Lines 62-63 are where we add the GPS as our reference clock source. The 127.127.20.0 address is the internal address for the GPS_NMEA  reference clock and will point to the /dev/gps0 and /dev/gpspps0 devices from our udev rules. The mode we set on line 62 tells NTP that we are looking to process $GPRMC and $GPGGA data lines only, and we are communicating at 115200 baud over the serial port. The flag1 setting on line 63 signals that we want to enable PPS signal processing. The flag4 setting obscures the GPS location, which would be stored in the clockstats statistics file and is not needed to operate. The time2 setting is the serial EOL offset and seems fine for Raspberry Pi serial communications. The tos command on line 65 is to set the minimum distance used but the selection and anticlockhop algorithm. Setting this to 0.002 is just slightly more than the default of 0.001, which seems to work excellent with the PPS signal on the Ultimate GPS HAT.

GPS udev rules

With the ntp.conf configuration saved, you should be ready to restart the NTP service, and after given a bit of time to stabilize you should be able to query the NTP server and see that it is using the GPS data.

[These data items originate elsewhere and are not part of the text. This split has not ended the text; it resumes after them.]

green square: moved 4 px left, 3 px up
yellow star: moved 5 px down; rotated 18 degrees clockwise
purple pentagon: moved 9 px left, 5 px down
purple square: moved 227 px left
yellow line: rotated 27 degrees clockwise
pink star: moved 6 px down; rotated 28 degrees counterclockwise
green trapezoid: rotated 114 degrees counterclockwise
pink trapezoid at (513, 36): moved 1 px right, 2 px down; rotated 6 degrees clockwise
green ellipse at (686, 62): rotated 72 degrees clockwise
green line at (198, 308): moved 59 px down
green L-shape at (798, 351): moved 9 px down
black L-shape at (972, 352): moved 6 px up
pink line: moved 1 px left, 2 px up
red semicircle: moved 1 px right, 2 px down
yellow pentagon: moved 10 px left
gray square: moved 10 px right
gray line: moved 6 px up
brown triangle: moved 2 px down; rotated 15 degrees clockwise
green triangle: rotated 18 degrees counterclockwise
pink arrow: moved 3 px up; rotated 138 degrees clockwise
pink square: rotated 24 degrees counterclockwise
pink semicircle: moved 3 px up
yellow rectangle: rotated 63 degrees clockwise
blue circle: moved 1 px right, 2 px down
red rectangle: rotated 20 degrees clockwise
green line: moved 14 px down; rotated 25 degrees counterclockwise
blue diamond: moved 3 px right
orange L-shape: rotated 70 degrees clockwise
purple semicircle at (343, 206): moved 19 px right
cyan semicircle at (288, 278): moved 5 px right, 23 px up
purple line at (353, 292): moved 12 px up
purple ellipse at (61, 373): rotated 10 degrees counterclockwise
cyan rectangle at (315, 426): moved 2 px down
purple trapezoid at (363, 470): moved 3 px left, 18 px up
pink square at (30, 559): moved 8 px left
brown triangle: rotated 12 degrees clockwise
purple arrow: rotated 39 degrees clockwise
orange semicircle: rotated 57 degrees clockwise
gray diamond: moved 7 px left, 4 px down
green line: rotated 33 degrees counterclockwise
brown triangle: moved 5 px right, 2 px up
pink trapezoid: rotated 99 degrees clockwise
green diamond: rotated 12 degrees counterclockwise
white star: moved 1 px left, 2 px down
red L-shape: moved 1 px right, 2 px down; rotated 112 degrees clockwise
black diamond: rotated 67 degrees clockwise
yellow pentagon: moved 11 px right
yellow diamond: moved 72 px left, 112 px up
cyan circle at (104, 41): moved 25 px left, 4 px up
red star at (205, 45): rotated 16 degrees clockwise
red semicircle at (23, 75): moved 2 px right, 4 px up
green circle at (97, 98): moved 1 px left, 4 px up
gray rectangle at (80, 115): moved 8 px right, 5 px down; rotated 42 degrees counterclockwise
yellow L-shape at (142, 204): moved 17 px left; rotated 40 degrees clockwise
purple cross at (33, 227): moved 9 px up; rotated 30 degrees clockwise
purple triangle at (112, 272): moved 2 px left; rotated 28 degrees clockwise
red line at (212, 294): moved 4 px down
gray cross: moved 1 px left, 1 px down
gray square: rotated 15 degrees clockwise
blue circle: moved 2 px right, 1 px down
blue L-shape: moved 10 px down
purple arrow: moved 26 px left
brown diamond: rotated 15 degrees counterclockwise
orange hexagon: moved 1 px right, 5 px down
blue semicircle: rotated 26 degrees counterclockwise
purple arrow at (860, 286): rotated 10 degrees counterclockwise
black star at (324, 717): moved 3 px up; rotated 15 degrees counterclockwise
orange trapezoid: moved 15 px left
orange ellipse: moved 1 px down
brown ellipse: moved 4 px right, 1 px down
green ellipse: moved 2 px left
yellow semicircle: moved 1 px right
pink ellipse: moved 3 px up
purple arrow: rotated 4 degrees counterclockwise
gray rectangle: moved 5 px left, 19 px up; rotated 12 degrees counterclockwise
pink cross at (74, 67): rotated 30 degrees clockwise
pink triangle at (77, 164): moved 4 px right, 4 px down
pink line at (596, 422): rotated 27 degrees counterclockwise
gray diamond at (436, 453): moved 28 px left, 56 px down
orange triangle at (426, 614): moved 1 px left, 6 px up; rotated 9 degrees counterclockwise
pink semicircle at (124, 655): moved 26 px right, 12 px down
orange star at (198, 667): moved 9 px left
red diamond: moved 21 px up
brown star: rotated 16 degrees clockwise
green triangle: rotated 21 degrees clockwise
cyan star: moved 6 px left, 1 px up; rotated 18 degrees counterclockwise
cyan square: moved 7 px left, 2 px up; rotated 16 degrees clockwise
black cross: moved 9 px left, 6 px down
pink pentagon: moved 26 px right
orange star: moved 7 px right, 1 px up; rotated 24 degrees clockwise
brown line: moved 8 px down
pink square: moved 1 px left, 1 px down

sudo systemctl restart ntp.service
ntpq -crv -pn

If everything is working correctly, you expect to see refid=GPS and stratum=1 in the ntpq output. You are also looking to see an o to the left of the 127.127.20.0 peer entry with the delay, offset, and jitter column values as close to 0.000 as possible. This will indicate that your time is stable. A reach column value of 377 indicates that there have been no polling attempt failures.

That’s a wrap

At this point, you will have successfully set up your stratum-1 NTP time server and can begin to point all your servers and workstations to it to receive time updates. This is where I would give one last reboot test and bounce the server to ensure that everything comes back up as expected. I always say it is not done unless it has been rebooted. So give it one more reboot and double-check that everything comes up correctly.

All in all, I think that the total cost for this NTP server project build was around $150-160, which includes the extras that can be used with future projects. While the case and everything makes mention of a Raspberry Pi 3, I did reuse my existing Raspberry Pi 2, which does not include wifi and Bluetooth. My existing Raspberry Pi 3 board is already in use with another build project which is why I did not use it, and I did not think it worth buying a new one when this worked fine. The original Ultimate GPS HAT I bought did have a reported issue with the Raspberry Pi 3, but that appears to have been resolved and a new revision of the board released.

Overall I am pretty happy with how this project turned out, and the results have been highly more stable than my original build. I expect this device to see a long lifetime of use as I keep my timestamps accurate.